For Morning Edition's monthly feature "Word of Mouth," Daily Beast Editor-in-Chief Tina Brown shares with NPR's Steve Inskeep the three best things she has read lately.
The Great Depression: A Diary
Brown's first recommendation is an old story that still resonates today. The Great Depression: A Diary is a personal account of the economic disaster that took place in the 1930s.
The journal entries of Benjamin Roth, a lawyer from Youngstown, Ohio, have been resurrected and published by his son Daniel B. Roth.
"It's a blow-by-blow account from the point of view of a professional guy. Not a sort of a Dorothea Lange character from the real underclass, but just a regular, professional guy who, day by day, chronicled his reaction to this terrible depression that settled on the land," says Brown.

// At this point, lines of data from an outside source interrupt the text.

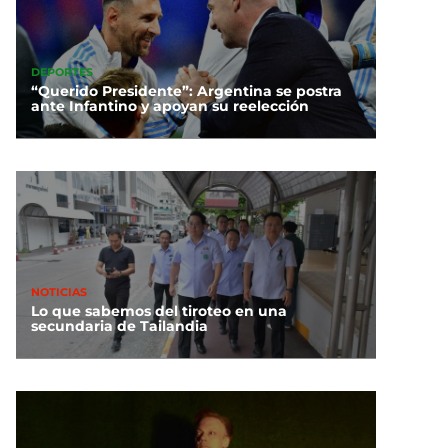
DEPORTES
“Querido Presidente”: Argentina se postra
ante Infantino y apoyan su reelección
NOTICIAS
Lo que sabemos del tiroteo en una
secundaria de Tailandia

She says she found Roth's account fascinating because he, like many people suffering in the financial tumult of the past year, did not know what the next day would bring.
"Every diary is a mystery story to the person who's writing it," says Brown. "We're in the middle of our own mystery tour of this depression."
The article "Number Nine" in this week's New Yorker, about the most recent addition to the Supreme Court bench, is Brown's second recommendation. In it, New Yorker writer Lauren Collins details the people and experiences that influenced Justice Sonia Sotomayor.
"It's very three-dimensional. You really understand this woman at the end of the piece," says Brown.
Collins portrays Sotomayor as a tough woman who has never had anything handed to her.
Brown says the justice comes across as an "up-from-the-bootstraps woman who loves to bust out a poker game and knock back a scotch." But, Brown adds, she also comes across as meticulous, rigorous and heavily influenced by her mother, a nurse, who emphasized education above all else.
The article left Brown admiring Sotomayor's ability to write thoroughly, but plainly, in a way that could be understood by all people.
"Sotomayor is not a great prose styler, not a fancy-flourish merchant," says Brown. "She's not a person who's going to reinvent the philosophical approach to law, but she does believe that the law is to be understood by the common man in the street. And I think that there's a lot to be said for that, actually."
You Can't Bargain With Terrorists
Brown's final recommendation is for a recent article by attorney Gerald L. Shargel on her online news and opinion publication, The Daily Beast.
In the past, Shargel famously argued that even the most heinous terrorists should be represented in a court of law. After the Sept. 11 attacks he said in a television interview that he would be proud to represent Osama bin Laden, because it would demonstrate how America stuck to its values, allowing even a terrorist of his stature due process and a fair trial.
However, in his latest article, "You Can't Bargain With Terrorists," Shargel clarifies his stance. He says that he believes that there are too many risks in trying terrorists in civilian courts. Rather than seeing terrorists as criminals, he sees them as soldiers in an openly declared war against those whom they perceive to be infidels. So, Shargel advocates trying these individuals in the military court system.
"It's quite an about-face for Shargel, who is, you know, the ultimate defender of heinous criminals," Brown says.